Same situation with Amrit regarding my visits although the reason for not returning is different: I, along with Saran and Joyti, felt that the teachers were very uncooperative and not willing to be involved in the lessons with us. I have to say, however, that the woman math's teacher and the new English teacher were completely against this trend. I was concerned that while walking around the school, without teachers, a number of classes were without a teacher or any work set while the teachers sat around in the office. Also teachers often went to lessons late and left early. I feel that with some training on management this could be improved but the training would need to be delivered to the teachers not the head teacher, who just was not there while we were and did not seem to know much about what was happening in the school when I spoke to him in the evenings – it wasn't a language barrier either as I had two translators. 


The building construction here has started again with the added involvement of villagers who have offered their time for free. Therefore, as it is only the room and plastering that needs to be done to complete the classrooms that should be finished over the summer, so I am told. The shops also now all have people who wish to occupy them, although when they will is unknown. I assume the old building will be knocked down and the toilets built soon after the classrooms are completed. Tulsi, the head teacher, has really taken on board the training and is trailing different techniques. All the rooms now have some variety of display which promotes learning and she is busy making various learning posters and items out of natural materials. Some of these are great and I feel that it would be very helpful, both for other schools and her confidence, if she could share her ideas/resources at a training session, especially as they all use natural materials. I'm concerned with how often Dhan Bdr has days off to visit schools with Mahendra, it is good if he is involved in the charity, as it would then not all be on Mahendra, but the children are missing out on their English lessons when he is away as there is no other English teacher. 

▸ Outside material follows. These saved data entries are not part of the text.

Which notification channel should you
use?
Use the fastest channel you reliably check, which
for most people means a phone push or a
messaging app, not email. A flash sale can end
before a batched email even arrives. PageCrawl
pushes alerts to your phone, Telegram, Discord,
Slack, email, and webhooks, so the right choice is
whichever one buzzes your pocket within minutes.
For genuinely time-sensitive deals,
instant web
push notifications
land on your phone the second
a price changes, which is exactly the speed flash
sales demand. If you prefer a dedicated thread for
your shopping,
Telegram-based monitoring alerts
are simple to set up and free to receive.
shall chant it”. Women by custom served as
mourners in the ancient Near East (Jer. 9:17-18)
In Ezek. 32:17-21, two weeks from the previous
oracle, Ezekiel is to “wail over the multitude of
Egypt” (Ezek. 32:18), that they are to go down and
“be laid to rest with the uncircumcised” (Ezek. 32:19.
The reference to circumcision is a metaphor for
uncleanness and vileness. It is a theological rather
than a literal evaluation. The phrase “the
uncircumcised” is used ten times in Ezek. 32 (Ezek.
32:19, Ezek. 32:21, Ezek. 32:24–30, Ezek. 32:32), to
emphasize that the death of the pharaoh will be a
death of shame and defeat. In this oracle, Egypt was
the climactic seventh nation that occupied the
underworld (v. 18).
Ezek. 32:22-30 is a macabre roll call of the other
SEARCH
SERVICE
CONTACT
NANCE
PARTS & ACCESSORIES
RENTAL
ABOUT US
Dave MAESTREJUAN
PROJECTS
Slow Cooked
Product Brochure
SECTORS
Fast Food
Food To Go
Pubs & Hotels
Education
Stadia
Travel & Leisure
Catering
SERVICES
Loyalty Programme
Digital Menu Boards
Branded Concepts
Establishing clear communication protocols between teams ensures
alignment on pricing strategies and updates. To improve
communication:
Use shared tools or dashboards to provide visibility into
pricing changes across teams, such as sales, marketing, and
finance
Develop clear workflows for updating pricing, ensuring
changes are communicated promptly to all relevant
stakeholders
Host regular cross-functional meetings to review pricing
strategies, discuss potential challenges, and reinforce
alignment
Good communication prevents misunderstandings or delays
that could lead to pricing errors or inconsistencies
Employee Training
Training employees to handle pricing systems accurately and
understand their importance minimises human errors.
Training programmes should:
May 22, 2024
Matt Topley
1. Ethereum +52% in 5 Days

This is another great school, again I think down to it being a higher secondary, therefore, the teachers have more opportunity to talk to others and share ideas. They have just finished two new classrooms and are about to start another two, this will mean that every year group has a large, well lit room. The don’t have the full funding yet but have enough to get about half way by which time they hope to have raised more cash. I know all the teachers here are eager to improve and would love to attend any training. They also love having visitors here; I think I am the only non-Nepali person that has visited so far. I understand that it takes a full day to travel to but whoever goes to Nepal next year should take a trip here to see the school and to spend some time hiking around the hills. The teachers here have a very good out school relationship with the children, they have a kind of after-school club, some children stay after school and play on the grounds/do homework while the teachers have their after school meeting. They also hold regular volleyball matches both in the village and with the surrounding villages. This could be an idea for something for the school to share with others at training on the notion of after school care/support


This school really does appear to be doing fine without much help, the teachers are all very committed, the buildings are good, they have adequate resources and are always looking to improve – they are actually just about to introduce +2 free of charge. Obviously it would help if they could come to training but due to distance and cost, I feel it would be infeasible. 

Overall it is the primary schools which need the most support, I think down to the fact that in secondary schools there are a lot more teachers who can offer advice and ideas and more than one teacher for each subject.